**TO-DO ITEM**
Extract only the lines running from the top of the entries to the line that holds "focal_mm: 4.9". Include that line and omit the pictures.

Camera settings data:
***

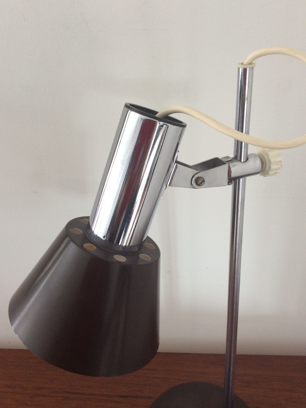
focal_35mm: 33
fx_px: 389
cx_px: 153
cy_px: 198
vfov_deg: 55.3
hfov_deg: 42.9
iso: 50
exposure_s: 1/25
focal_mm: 3.3
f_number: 2.4
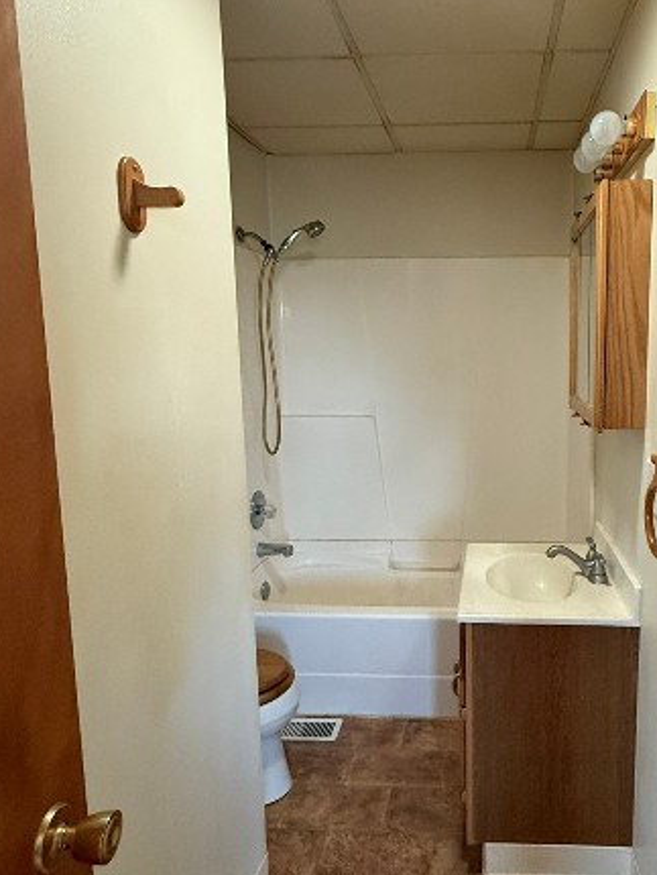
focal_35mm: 25
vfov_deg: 69.4
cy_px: 435
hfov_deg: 53.3
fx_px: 632
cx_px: 464
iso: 500
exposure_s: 1/60
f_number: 2.2
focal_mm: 2.22
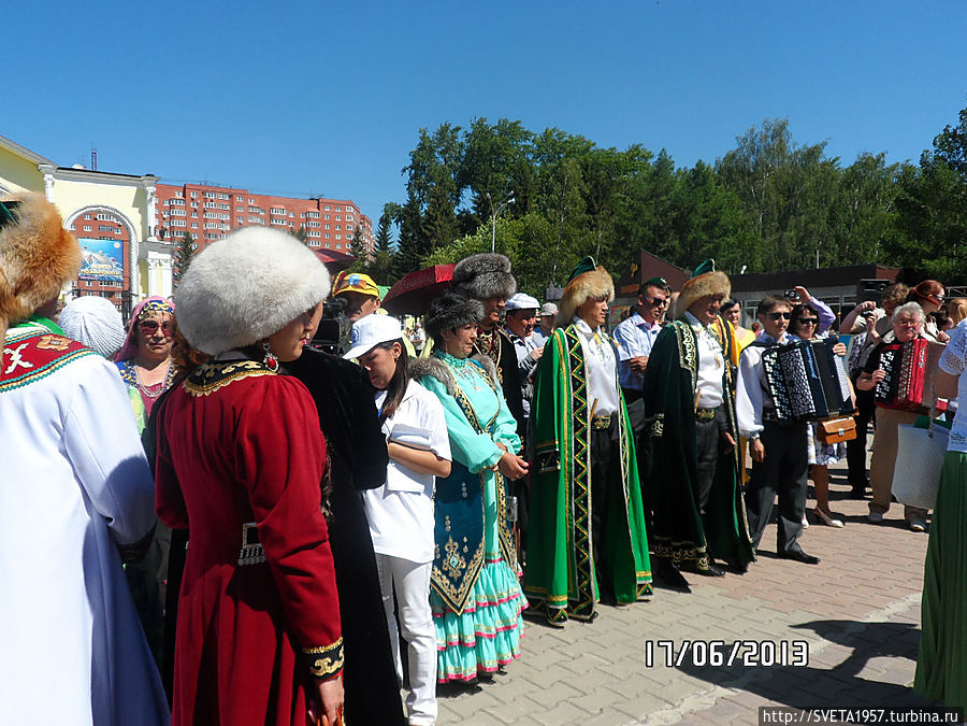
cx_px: 484
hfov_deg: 63.4
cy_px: 363
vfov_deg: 49.7
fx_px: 782
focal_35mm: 28
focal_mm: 4.9
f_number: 3.1
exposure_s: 1/1000
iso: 80
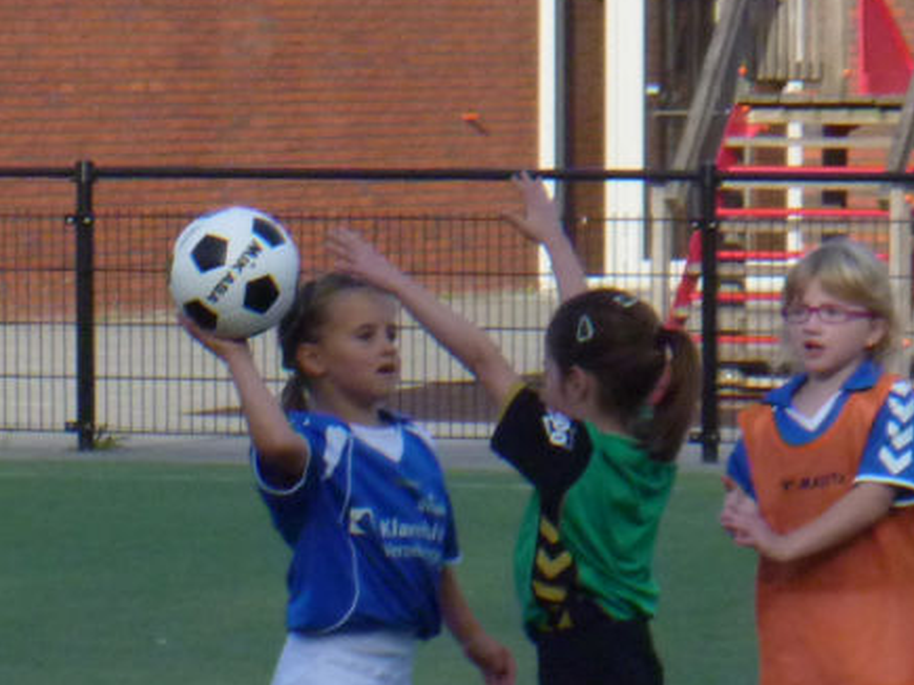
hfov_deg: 4.9
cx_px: 132
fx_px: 10691
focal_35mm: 405
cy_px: 456
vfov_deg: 3.7
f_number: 5.7
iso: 250
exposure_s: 1/500
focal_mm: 19.5
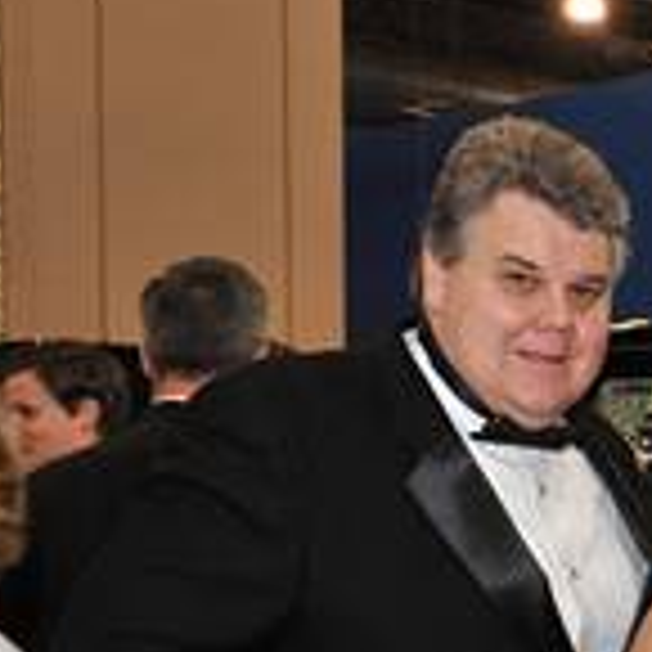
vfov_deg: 16.6
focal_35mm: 103
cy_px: 648
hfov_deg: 15.4
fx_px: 2195
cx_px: 1021
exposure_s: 1/80
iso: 1250
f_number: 9
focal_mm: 32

***

**SOLUTION TO THE PROBLEM**
focal_35mm: 33
fx_px: 389
cx_px: 153
cy_px: 198
vfov_deg: 55.3
hfov_deg: 42.9
iso: 50
exposure_s: 1/25
focal_mm: 3.3
f_number: 2.4
focal_35mm: 25
vfov_deg: 69.4
cy_px: 435
hfov_deg: 53.3
fx_px: 632
cx_px: 464
iso: 500
exposure_s: 1/60
f_number: 2.2
focal_mm: 2.22
cx_px: 484
hfov_deg: 63.4
cy_px: 363
vfov_deg: 49.7
fx_px: 782
focal_35mm: 28
focal_mm: 4.9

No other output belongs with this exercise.